> What you are asked to do
Pictures aside, return all of the records exactly as they stand.

====== Input data ======

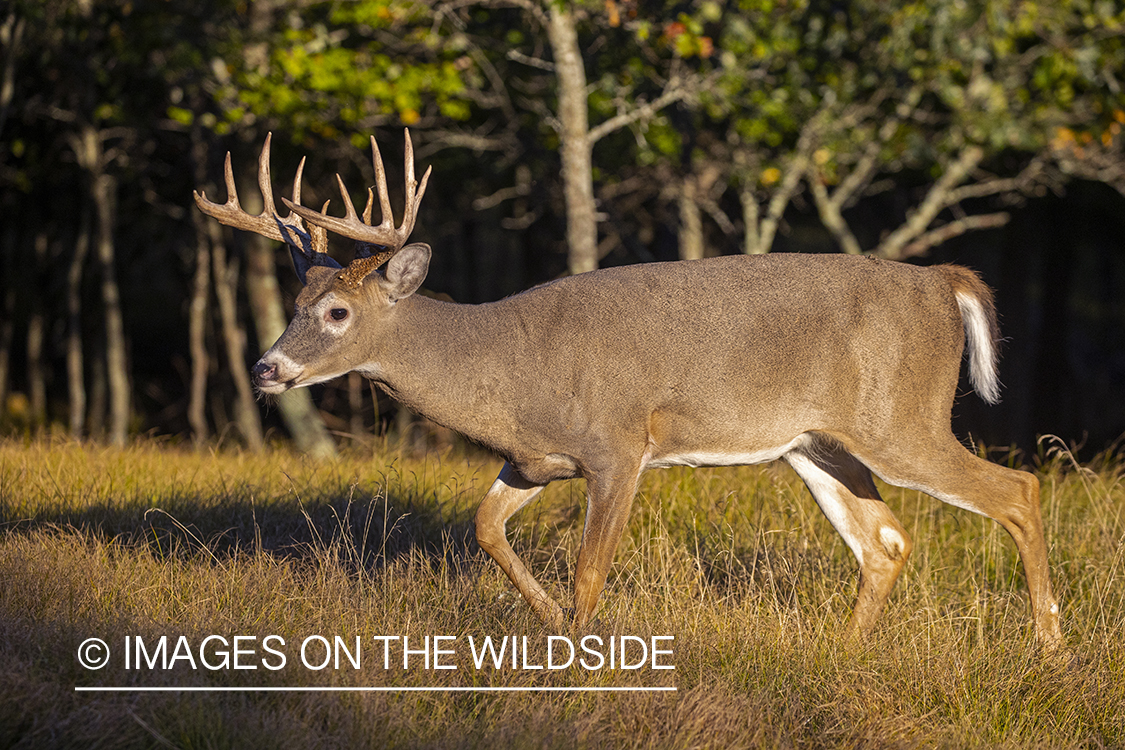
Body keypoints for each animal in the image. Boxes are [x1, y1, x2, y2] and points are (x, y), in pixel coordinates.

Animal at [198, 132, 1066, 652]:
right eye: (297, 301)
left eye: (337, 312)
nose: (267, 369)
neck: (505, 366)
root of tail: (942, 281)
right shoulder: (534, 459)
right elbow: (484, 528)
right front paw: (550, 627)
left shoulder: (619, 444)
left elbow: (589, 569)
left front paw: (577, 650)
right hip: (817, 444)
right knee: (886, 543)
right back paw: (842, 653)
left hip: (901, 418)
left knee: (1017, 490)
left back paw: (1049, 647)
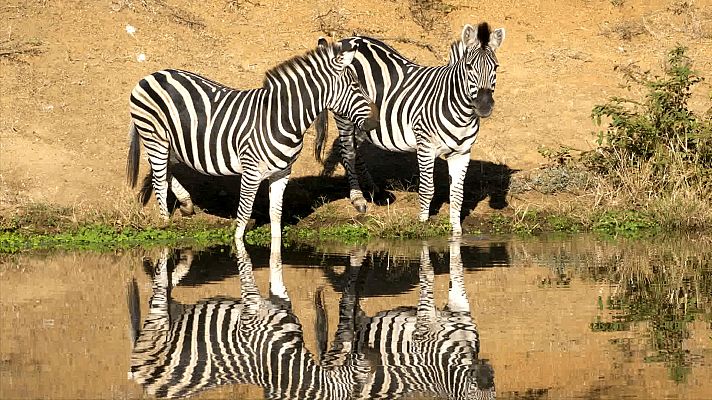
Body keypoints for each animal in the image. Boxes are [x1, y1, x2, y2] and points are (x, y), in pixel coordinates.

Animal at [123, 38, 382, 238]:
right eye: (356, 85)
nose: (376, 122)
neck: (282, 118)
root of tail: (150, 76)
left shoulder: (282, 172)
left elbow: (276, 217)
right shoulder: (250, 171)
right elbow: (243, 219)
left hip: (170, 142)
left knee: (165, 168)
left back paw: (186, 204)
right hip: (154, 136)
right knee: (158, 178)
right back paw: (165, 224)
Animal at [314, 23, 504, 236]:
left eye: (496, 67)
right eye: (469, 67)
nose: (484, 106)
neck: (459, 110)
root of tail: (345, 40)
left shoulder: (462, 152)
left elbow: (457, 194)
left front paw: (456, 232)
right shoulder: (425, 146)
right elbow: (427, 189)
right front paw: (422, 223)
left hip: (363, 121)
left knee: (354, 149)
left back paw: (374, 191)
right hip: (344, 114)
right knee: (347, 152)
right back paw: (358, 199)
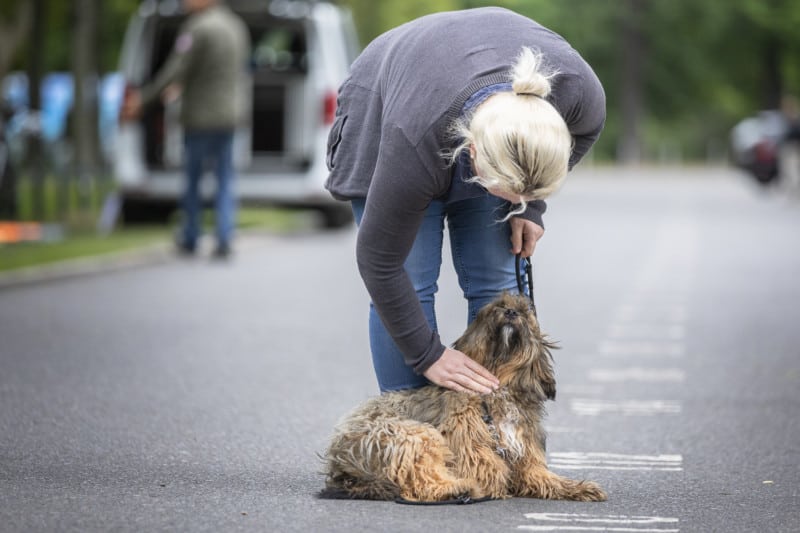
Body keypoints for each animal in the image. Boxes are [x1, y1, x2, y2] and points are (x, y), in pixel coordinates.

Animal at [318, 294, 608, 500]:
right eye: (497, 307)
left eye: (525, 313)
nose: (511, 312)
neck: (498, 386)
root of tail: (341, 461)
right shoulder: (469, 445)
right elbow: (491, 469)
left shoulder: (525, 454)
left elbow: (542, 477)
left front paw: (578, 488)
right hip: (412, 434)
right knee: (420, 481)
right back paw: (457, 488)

======

> Answer section
Body keypoints for each animal in the image. Boxes are [x1, y1, x2, y2] and points are (x, y), in pixel coordinates.

Animal at [198, 132, 1066, 652]:
right eye: (297, 301)
left eye: (337, 312)
nose: (267, 369)
neck: (505, 366)
root of tail: (942, 281)
right shoulder: (534, 459)
right elbow: (484, 528)
right front paw: (550, 627)
left shoulder: (619, 444)
left elbow: (589, 569)
left front paw: (577, 650)
right hip: (817, 444)
right knee: (886, 543)
right back paw: (842, 653)
left hip: (901, 418)
left knee: (1017, 490)
left back paw: (1049, 647)
Body keypoints for each animal in the image. Boxes are [x1, y1, x2, y2] and points are (x, y), in pixel coordinates.

Animal at [123, 38, 382, 238]:
right eye: (356, 85)
nose: (376, 122)
neck: (282, 118)
root of tail: (150, 76)
left shoulder: (282, 172)
left elbow: (276, 217)
right shoulder: (250, 171)
right elbow: (243, 219)
left hip: (170, 142)
left knee: (165, 168)
left back paw: (186, 204)
right hip: (154, 136)
right knee: (158, 178)
right back paw: (165, 224)
Animal at [314, 23, 504, 236]:
left eye: (496, 67)
right eye: (469, 67)
nose: (484, 106)
neck: (459, 110)
root of tail: (345, 40)
left shoulder: (462, 152)
left elbow: (457, 194)
left front paw: (456, 232)
right shoulder: (425, 146)
right elbow: (427, 189)
right front paw: (422, 223)
left hip: (363, 121)
left knee: (354, 149)
left back paw: (374, 191)
right hip: (344, 114)
right knee: (347, 152)
right back paw: (358, 199)
Body keypoints for each animal in the image. Boxes are [x1, y1, x2, y2] and points are (x, y), in pixel coordinates.

Animal at [318, 294, 608, 500]:
right eye: (497, 307)
left eye: (525, 313)
nose: (511, 312)
neck: (498, 386)
root of tail: (341, 461)
right shoulder: (469, 445)
right elbow: (491, 469)
left shoulder: (525, 454)
left elbow: (542, 477)
left front paw: (578, 488)
right hip: (412, 434)
right knee: (420, 481)
right back paw: (457, 488)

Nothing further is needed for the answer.